Kijk naar Eichmann - zo slecht doe ik het nog niet

  • Sam de Vlieger
De Europese man

Een doodgewone, saaie ambtenaar, bepaaldelijk geen gewelddadig of crimineel type, wordt wekenlang verhoord omdat hij de moord op enige miljoenen op zijn geweten heeft. Het zou kafkaesk zijn als die verhoren niet werkelijk hadden plaatsgevonden en deze Adolf Eichmann uiteindelijk niet op goede gronden was veroordeeld. Hij wás mede verantwoordelijk voor een miljoenenmoord.

Zie daar het fascinerende dat de filosofe Hannah Arendt ertoe bracht haar boek De banaliteit van het kwaad te schrijven. Arendts beschrijving van Adolf Eichmann heeft grote weerklank gevonden in de Westerse wereld. Hoe kan dat eigenlijk? Waarom hebben ‘wij’ zo’n fascinatie voor Eichmann? Eichmann was immers weliswaar dé ambtenaar achter de uitroeiing van de Europese joden, maar hij was zeker niet de eerste ambtenaar die ‘gedachteloos’ meehielp aan het uitmoorden van een volk. Dezelfde mensen die in Nazi Duitsland bij de uitroeiing van de Joden betrokken waren, organiseerden 40 jaar eerder een genocide in Namibië (1904-1908). Afrika, Zuid-Amerika, Noord-Amerika en Australië - in veel streken werd de halve of hele bevolking systematisch opgeruimd. Bij de Spaanse verovering en kerstening van Midden- en Zuid-Amerika zijn vanaf 1600 meer mensen op gruwelijke wijze ter dood gebracht dan tijdens de Shoah. Noch de schaal, noch de methode, noch de ideologie die Eichmann bewoog, waren nieuw. Concentratie- en vernietigingskampen bestonden al eerder in gekoloniseerde gebieden (ook in Nederlands-Indië). Racisme was alom tegenwoordig. Eichmann paste beproefde methodes toe, met dit verschil: hij deed dat op Europese bodem en op mensen van het blanke ras. De Shoah is een catastrofe in de geschiedenis van de Joden, een unieke gebeurtenis in het Europees bewustzijn, maar een alledaagse praktijk in de verdrongen geschiedenis van Europa.

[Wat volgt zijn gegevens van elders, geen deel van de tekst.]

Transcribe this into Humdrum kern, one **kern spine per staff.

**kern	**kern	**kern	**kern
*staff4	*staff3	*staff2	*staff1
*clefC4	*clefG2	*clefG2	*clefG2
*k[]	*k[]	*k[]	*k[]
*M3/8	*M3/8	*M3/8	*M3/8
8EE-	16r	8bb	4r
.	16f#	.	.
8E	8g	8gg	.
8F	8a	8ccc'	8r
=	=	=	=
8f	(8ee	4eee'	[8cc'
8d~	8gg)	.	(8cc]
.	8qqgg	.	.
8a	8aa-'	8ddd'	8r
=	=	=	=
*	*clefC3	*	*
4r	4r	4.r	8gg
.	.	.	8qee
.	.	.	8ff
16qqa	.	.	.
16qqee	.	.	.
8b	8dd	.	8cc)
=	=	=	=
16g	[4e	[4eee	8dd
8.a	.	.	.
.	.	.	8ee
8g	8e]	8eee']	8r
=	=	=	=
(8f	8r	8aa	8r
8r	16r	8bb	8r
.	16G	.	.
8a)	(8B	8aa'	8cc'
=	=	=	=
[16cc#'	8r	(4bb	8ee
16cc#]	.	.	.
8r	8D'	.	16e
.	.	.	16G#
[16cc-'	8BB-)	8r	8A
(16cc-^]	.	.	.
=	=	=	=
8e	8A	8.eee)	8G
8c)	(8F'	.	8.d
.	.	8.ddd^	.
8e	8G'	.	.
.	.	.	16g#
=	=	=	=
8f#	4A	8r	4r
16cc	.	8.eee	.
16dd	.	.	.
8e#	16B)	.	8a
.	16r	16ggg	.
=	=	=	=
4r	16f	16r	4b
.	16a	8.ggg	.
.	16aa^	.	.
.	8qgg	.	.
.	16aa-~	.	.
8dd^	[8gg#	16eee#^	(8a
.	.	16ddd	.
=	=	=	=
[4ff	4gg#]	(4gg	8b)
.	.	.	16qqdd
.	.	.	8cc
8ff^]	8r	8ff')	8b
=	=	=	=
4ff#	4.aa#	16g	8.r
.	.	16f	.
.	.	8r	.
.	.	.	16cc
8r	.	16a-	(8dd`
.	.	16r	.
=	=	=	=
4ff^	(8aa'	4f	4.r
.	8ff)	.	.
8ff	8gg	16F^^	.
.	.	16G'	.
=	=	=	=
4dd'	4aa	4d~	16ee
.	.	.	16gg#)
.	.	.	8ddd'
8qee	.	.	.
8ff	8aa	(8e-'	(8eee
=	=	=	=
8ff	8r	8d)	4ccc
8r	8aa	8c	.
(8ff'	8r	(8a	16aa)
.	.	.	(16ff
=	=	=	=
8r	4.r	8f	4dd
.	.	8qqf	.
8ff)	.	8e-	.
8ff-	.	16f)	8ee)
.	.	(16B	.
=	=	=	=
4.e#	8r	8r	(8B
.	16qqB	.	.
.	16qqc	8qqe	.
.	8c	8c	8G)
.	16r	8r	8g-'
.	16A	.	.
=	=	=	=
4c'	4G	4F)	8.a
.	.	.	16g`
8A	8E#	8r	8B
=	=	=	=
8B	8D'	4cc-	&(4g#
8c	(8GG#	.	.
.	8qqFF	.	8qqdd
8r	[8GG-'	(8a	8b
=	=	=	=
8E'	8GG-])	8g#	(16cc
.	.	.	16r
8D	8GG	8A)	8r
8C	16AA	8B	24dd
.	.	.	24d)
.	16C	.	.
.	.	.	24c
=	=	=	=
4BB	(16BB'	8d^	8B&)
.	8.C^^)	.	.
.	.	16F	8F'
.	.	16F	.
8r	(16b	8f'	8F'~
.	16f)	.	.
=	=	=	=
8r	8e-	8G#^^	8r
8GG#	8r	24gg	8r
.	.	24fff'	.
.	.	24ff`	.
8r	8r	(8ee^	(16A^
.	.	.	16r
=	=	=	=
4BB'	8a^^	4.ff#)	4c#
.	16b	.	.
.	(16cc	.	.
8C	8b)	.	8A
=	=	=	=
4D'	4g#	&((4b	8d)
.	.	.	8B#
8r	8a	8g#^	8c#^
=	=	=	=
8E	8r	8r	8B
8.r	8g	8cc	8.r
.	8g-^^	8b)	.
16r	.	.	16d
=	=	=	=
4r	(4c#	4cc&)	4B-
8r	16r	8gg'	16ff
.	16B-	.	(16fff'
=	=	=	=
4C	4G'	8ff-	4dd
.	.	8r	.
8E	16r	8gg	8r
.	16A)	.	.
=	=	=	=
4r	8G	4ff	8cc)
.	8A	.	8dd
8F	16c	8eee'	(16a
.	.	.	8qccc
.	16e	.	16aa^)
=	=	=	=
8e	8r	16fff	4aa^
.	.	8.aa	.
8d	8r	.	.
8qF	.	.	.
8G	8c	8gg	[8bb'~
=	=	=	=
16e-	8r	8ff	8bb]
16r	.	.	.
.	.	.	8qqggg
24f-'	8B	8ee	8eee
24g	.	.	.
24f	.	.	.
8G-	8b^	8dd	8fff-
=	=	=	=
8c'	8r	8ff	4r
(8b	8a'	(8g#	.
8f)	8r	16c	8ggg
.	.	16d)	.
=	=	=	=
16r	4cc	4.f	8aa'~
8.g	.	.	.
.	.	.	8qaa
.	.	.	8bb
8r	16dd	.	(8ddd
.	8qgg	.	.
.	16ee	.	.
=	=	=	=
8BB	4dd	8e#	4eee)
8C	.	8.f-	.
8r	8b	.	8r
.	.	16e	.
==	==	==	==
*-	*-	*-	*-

Arendts analyse heeft een grote kracht: ze laat zien dat Eichmann geen eng monster was maar een mens zoals u en ik. Haar analyse heeft echter ook een grote zwakte: ze laat niet zien dat de Nazi’s hun methode en ideologie uit de Europese koloniën overnamen, en dat die dus een onlosmakelijk deel van de Europese geschiedenis vormen. Korter gezegd: Arendts analyse is psychologisch sterk, maar historisch zwak.

In een recente verklaring doet de Raad van Kerken een dappere oproep. De grote Nederlandse kerken betogen gezamenlijk, dat wie zich als Nederlander op de Nederlandse (en bij uitbreiding: de Europese) geschiedenis wil beroepen, ook de donkere kant daarvan moet erkennen, accepteren en belichten als inherent aan deze geschiedenis.

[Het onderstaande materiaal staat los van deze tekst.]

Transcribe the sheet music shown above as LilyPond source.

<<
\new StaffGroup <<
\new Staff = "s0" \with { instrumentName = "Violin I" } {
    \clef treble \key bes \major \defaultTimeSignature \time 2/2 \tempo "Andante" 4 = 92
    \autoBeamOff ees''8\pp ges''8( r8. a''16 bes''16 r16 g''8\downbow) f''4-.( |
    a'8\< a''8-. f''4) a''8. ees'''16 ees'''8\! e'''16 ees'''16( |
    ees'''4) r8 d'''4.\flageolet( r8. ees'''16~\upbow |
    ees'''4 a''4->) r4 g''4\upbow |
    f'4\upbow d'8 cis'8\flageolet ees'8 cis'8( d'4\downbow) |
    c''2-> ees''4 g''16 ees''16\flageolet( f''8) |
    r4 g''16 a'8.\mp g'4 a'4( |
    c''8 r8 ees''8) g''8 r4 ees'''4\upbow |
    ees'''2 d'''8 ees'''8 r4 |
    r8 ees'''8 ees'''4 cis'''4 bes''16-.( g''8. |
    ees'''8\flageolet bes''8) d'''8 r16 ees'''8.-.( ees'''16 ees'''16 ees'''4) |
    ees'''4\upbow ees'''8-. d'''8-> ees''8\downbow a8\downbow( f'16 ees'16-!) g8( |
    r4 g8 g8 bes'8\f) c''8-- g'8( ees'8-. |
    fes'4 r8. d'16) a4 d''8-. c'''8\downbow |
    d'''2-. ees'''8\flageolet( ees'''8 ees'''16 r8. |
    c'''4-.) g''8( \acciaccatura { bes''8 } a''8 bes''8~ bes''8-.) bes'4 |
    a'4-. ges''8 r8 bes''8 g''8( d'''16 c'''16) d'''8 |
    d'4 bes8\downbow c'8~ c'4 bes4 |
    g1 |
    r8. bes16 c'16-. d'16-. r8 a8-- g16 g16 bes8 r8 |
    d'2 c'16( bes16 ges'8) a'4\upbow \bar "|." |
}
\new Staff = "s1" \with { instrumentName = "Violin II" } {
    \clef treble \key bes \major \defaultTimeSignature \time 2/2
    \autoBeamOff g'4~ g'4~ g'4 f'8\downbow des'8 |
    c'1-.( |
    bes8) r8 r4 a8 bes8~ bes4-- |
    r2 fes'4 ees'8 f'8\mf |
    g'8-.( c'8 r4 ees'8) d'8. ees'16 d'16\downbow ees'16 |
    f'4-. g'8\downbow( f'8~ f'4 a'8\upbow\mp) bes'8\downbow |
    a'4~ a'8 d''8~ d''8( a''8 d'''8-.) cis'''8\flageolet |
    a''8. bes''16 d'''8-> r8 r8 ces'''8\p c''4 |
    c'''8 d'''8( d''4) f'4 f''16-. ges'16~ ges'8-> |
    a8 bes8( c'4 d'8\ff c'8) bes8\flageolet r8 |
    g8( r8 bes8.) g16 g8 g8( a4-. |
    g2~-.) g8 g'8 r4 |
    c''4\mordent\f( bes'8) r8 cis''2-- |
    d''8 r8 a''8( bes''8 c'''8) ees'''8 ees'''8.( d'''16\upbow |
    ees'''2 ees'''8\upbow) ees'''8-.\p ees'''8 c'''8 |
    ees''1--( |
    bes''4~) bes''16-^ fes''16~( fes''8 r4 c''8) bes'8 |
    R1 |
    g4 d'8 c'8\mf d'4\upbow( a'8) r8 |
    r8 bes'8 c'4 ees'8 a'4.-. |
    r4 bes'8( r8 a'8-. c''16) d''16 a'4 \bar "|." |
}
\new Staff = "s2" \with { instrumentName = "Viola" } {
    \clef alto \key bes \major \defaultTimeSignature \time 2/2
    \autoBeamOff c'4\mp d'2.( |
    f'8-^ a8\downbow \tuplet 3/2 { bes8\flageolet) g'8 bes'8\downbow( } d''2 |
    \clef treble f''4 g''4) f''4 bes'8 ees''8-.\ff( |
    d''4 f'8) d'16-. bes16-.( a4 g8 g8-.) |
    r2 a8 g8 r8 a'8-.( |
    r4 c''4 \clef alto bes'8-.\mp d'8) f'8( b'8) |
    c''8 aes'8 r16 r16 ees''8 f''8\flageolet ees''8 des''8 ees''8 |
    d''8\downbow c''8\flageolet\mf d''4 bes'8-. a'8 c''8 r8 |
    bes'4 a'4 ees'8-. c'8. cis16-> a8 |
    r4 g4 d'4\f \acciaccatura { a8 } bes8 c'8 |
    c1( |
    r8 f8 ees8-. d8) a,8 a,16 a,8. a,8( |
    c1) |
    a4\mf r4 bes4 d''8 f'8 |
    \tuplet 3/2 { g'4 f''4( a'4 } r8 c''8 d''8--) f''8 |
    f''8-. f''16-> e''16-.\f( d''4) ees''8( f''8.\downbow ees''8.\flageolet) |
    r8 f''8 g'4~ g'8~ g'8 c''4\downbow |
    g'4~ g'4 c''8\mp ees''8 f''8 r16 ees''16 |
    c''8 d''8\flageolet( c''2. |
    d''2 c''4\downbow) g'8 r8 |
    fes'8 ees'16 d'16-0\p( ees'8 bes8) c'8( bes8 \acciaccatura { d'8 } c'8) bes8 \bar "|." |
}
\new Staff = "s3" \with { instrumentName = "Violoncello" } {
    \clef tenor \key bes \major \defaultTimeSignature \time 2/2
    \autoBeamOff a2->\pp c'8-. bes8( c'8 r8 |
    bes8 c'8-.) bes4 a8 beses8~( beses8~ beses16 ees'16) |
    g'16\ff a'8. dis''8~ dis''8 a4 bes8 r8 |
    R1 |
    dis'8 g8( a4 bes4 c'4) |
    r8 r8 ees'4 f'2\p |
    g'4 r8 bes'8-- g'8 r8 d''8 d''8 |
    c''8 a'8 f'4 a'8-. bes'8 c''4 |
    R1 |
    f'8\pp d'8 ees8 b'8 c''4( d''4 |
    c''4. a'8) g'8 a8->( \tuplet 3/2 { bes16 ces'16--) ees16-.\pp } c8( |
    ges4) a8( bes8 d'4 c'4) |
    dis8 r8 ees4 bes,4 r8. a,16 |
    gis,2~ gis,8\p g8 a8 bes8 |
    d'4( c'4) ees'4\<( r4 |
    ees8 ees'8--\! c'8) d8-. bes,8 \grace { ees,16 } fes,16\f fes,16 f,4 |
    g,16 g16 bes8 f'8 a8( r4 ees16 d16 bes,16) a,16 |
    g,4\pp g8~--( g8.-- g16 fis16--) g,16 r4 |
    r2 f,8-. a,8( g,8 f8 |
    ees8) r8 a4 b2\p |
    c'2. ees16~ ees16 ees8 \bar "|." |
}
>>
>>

De fascinatie voor Eichmann is volgens mij mede zo te verklaren: wie schuldbewust toegeeft dat Eichmann in elk van ons schuilt, zegt impliciet ook, dat de meesten van ons het zo slecht nog niet doen. De analyse van Arendt vormt dan misschien een ongemakkelijke boodschap en Eichmann is dan misschien een smet op ons maagdelijk mensbeeld of humanistisch ideaal, hij laat echter ons zelfbewustzijn met rust, hij laat de kern van onze identiteit overeind. Het referentiepunt Eichmann houdt niet alleen de illusie in stand van de Nazi-misdaden als een uniek gebeuren in de geschiedenis, maar het benadrukt ook de onschuld, of beter gezegd: de onbetrokkenheid van de ‘gewone’ mens bij structureel onrecht. Eichmann is ook een excuus, een geruststelling voor elk van ons. Er steekt een Eichmann in mij. Zo slecht doe ik het dus nog niet. Neemt u mij mijn kleine ongerechtigheden dus niet al te kwalijk.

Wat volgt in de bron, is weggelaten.